What Parents Can Do About Cyberbullying

After a 13-year-old girl was set to be taken off life support Monday following years of bullying by her middle school peers, the NBC4 I-Team provides tips on what parents can do about cyberbullying, according to Dr. Tracy Bennett, the CEO and founder of GetKidsInternetSafe.

Empower and Validate Emotion
Be a good listener and acknowledge the complexity of the situation. Working through cyberbullying tangles requires a slow and steady appreciation of nuance. You don't need every detail this second. Let it unravel. Allow your child to take the leadership position in problem solving. With your encouraging support, your kids will work to be kind of person they want to become. Taking a stand, even if it is a silent one, takes extraordinary courage. Consistently give the impression you have their back 100% no matter how they've participated in the conflict.

Don't Shame or Blame
It is a rare instance where the cyberbully victim has not made some attempt to turn things around, only to have those attempts be used as a further threat against them should they seek adult aid (e.g., "If you tell what I did then I'll tell what YOU did!"). Kids commonly cyberbully back as an expression of loyalty, self-protection, or as an assertiveness strategy. If your child bullied back, be understanding of their difficult position.

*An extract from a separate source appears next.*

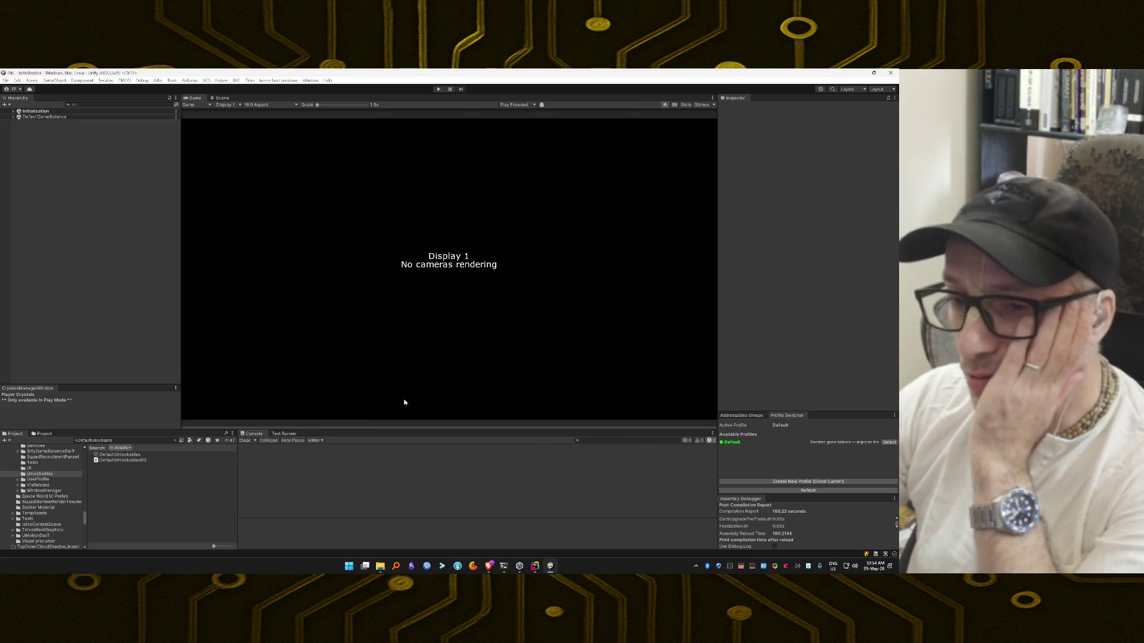
Step: Inspect DefaultGameBalance's child object in the Hierarchy with its Unlockables list collapsed
left_click(13, 117)
left_click(35, 122)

Facilitate Problem Solving and Let Them be the Expert
Children need sensible, engaged parents to help them analyze a complex situation and sort through response options. Assess what potential influence they have on the cyberbully. Ask "what if" questions. Coach them to generate a list of feasible options they can choose from. Help them track outcome. Don't take over! You want your children to seek your help in these painful situations. Show them your best, low-key, but effective support. What works in your adult world does not always work in your children's worlds. Ultimately, they are the experts and you are the facilitator. The more active they are in the problem solving, the more resilient they will be in the future.

Don't Rant
No matter how tempting it is to lecture, shame, blame, and yank technology privileges, this will just shut them down and guarantee they won't seek your support in the future. Instead, take their opinions seriously and keep your cool. By staying calm and deliberate, you can seek reasonable options rather than contributing to a very real, very painful crisis. Remain skeptical but don't interrogate, judge, or lecture.

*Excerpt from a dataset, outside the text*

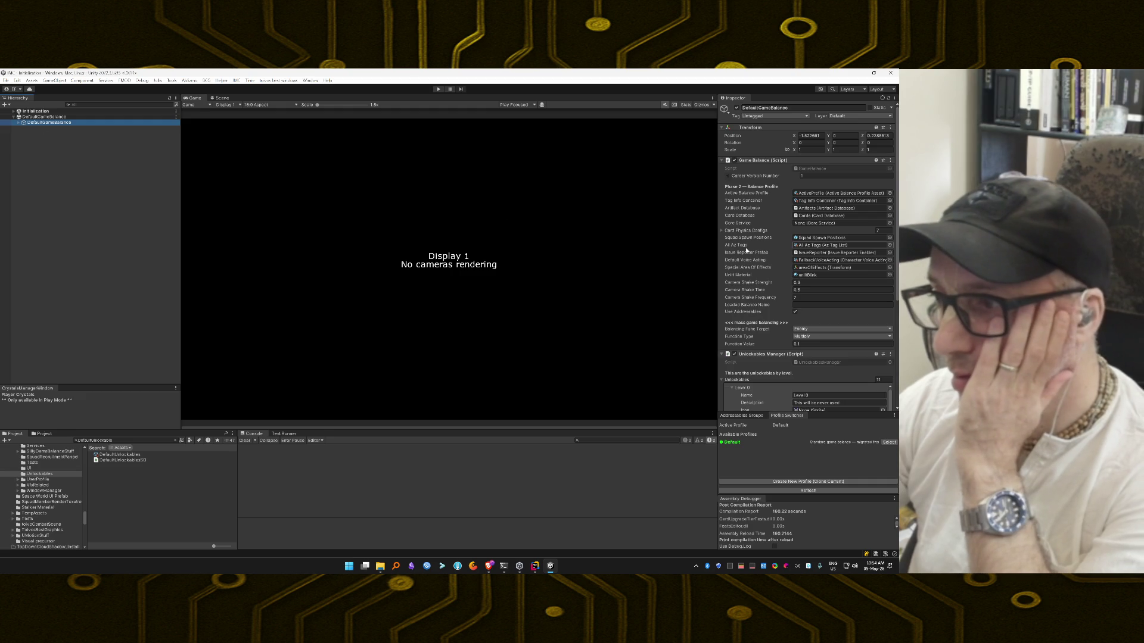
scroll(745, 248, "down", 3)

Block Participants and Limit Compulsive Checking
Kids often avoid seeking help, because they are afraid their parents will take away their social media or screens. It's not appropriate to punish your child for the behavior of others. Instead, negotiate a strategy, like blocking and docking, that protects them but still allows them the freedoms they've always had. If you now realize change is necessary for safety, go slow and let them participate.

Save Electronic Evidence and Consult
School administrators and law enforcement officials are expert at handling cyberbully situations. Under no circumstances should you approach other children or families. Things can get out of control in ways you cannot even imagine. Seeking expert consult is an important skill for your children to learn. If they prefer, ask questions anonymously. If your child is so distressed it is getting in the way of school, friendships, or overall mood, consult a psychologist.

Three top things parents need to know about cyberbullying:

  1. Every teen is victimized here or there. Watch shaming your child further by assuming they had it coming somehow. Don't get overly upset at them or their perpetrator. It will force them underground if you do. Instead stay calm and work out response options.
  2. Most kids cyberbully. Sometimes it's a prosocial reason without insight into it's harm, like displaying loyalty for a hurt friend or asserting oneself against a perceived wrong.
  3. Kids response with shamed silence, but sometimes provoking others or making up cyberbully stories is a cry for help. Perpetrators need psychological support as much as victims do.